Since the call for evidence was launched in June, there have been more than 200 submissions and several workshop sessions.
Workshops have been attended by members of Sir Terry’s advisory panel and 192 individuals from built environment professions including education, planning, sustainability, architecture, landscape, urban design and policy making.
Workshops focused on specific themes including design quality and the role of government; the economic benefits of built environment design; cultural heritage and education, outreach & skills. Sessions were also organised around architectural policy, developers, sustainability, and landscape and urban design.
In an update issue by the architect yesterday, he said that some of the key themes that emerged were:
- placemaking, sustainability and holistic thinking should be central to any built environment policy;
- improving the everyday and making the ordinary better should be a focus;
- the right policies and the right people are key;
- greater accessibility in the professional education is needed;
- good work is being done through place-based learning at primary and secondary schools and with adults and communities through architecture centres;
- linking up and making the best use of existing bodies and institutions would prevent good work being lost;
- it would be good to break down silos in government, industry and education.

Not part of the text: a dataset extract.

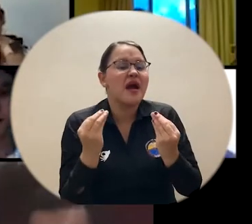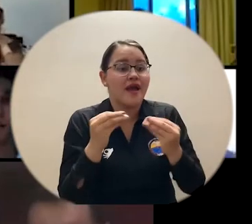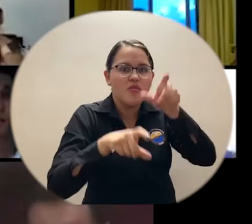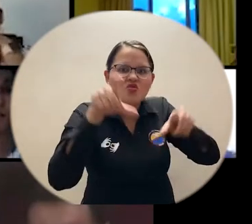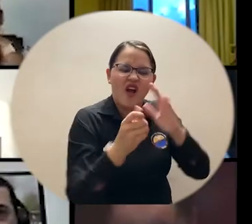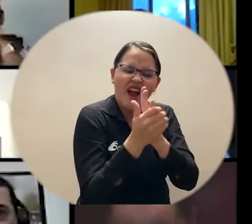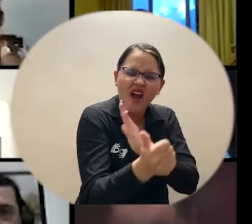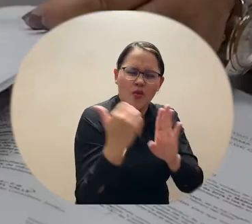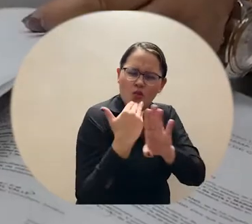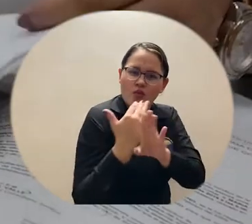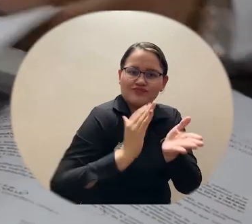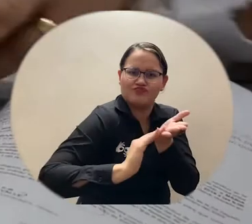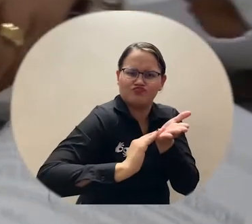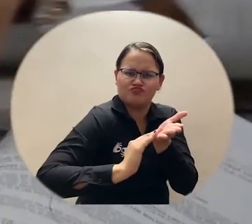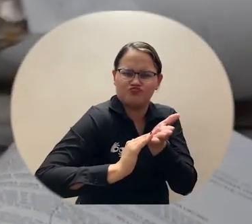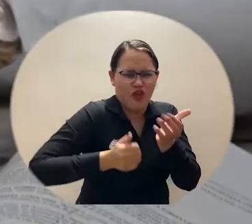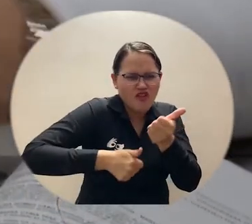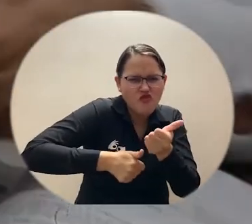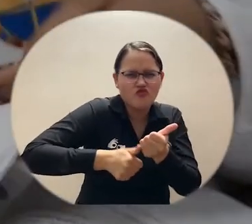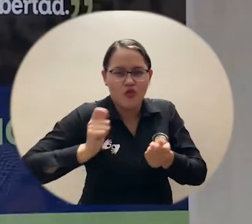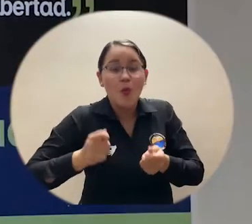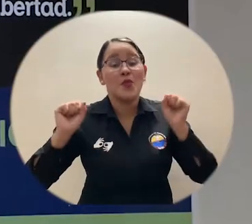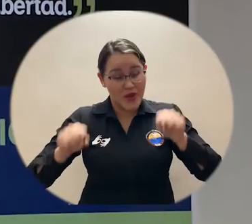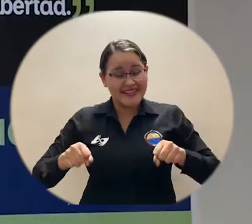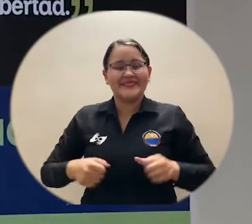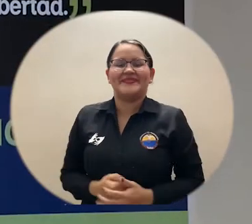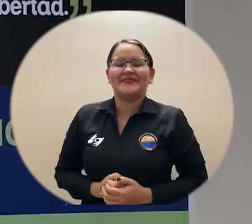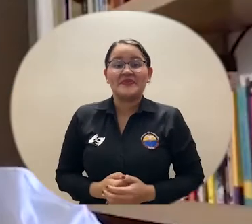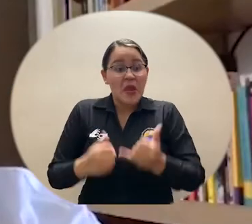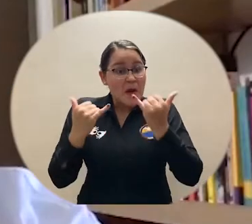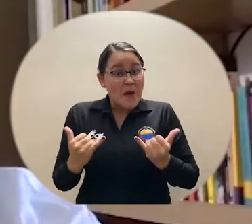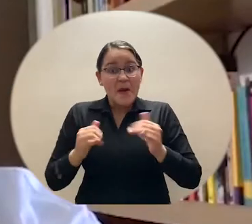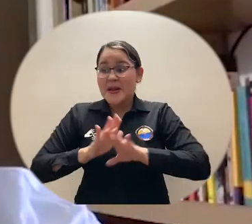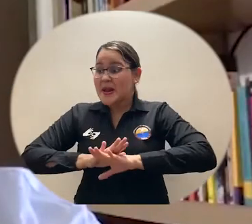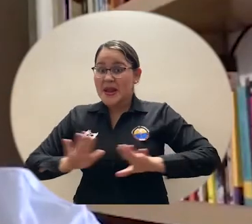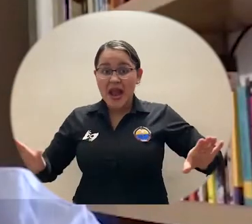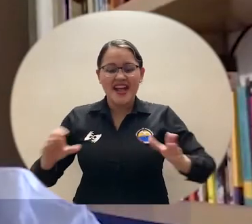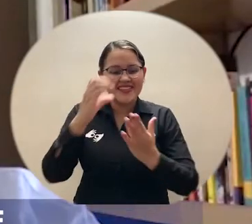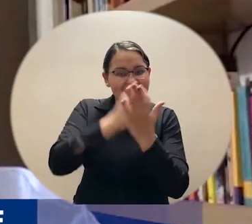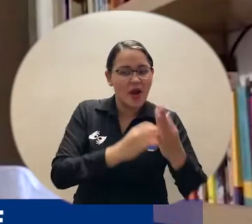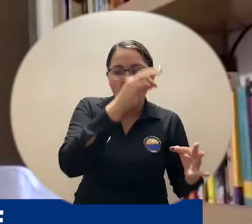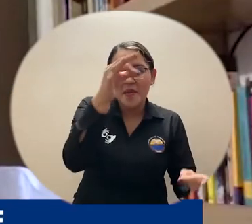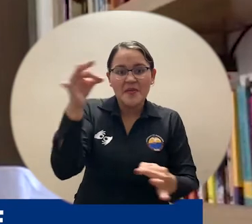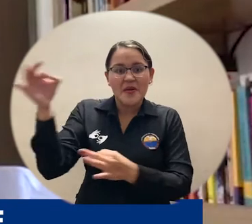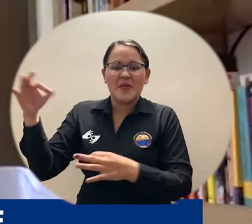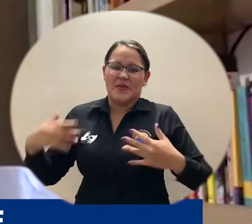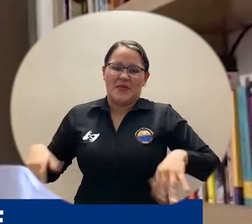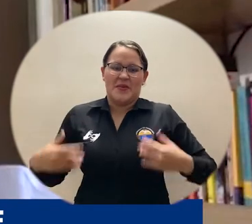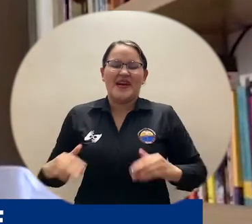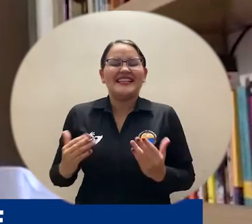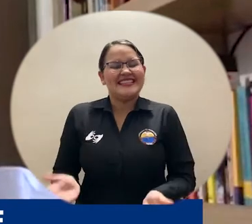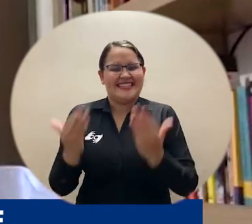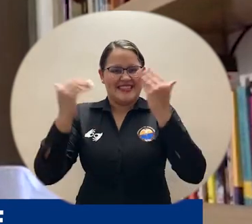conciliadores en derecho. Creo que todos ustedes que reciben hoy sus certificados,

Sir Terry said: "The level of engagement, knowledge and experience shared during the consultation phase has been humbling. The workshops and call for evidence proved highly productive and we have a wealth of creative and pro-active ideas that we are now assessing and researching to make a very clear case to government and others. I am extremely grateful to those individuals and organisations who have made a contribution and their views will undoubtedly improve the outcome of the review.
“I will now spend the coming months meeting with the advisory panel and others, drafting and refining the review into something that will make a real difference and hopefully have an impact in Whitehall and beyond."
Future sessions include a round table for civil servants. Sir Terry’s team is also linking up with other reviews including the Taylor Review, Construction 2025 and the Housing Standards Review. Meetings have already taken place with other parliamentary and local government organisations including Labour’s shadow culture minister, the Local Government Association and the All Party Parliamentary Group for the Built Environment.
The full panel will meet again in October to discuss the findings and help shape the report, its dissemination and legacy.
Sir Terry is aiming to submit the report to the Department of Culture, Media & Sport at the end of the year and it is expected to be published in early 2014.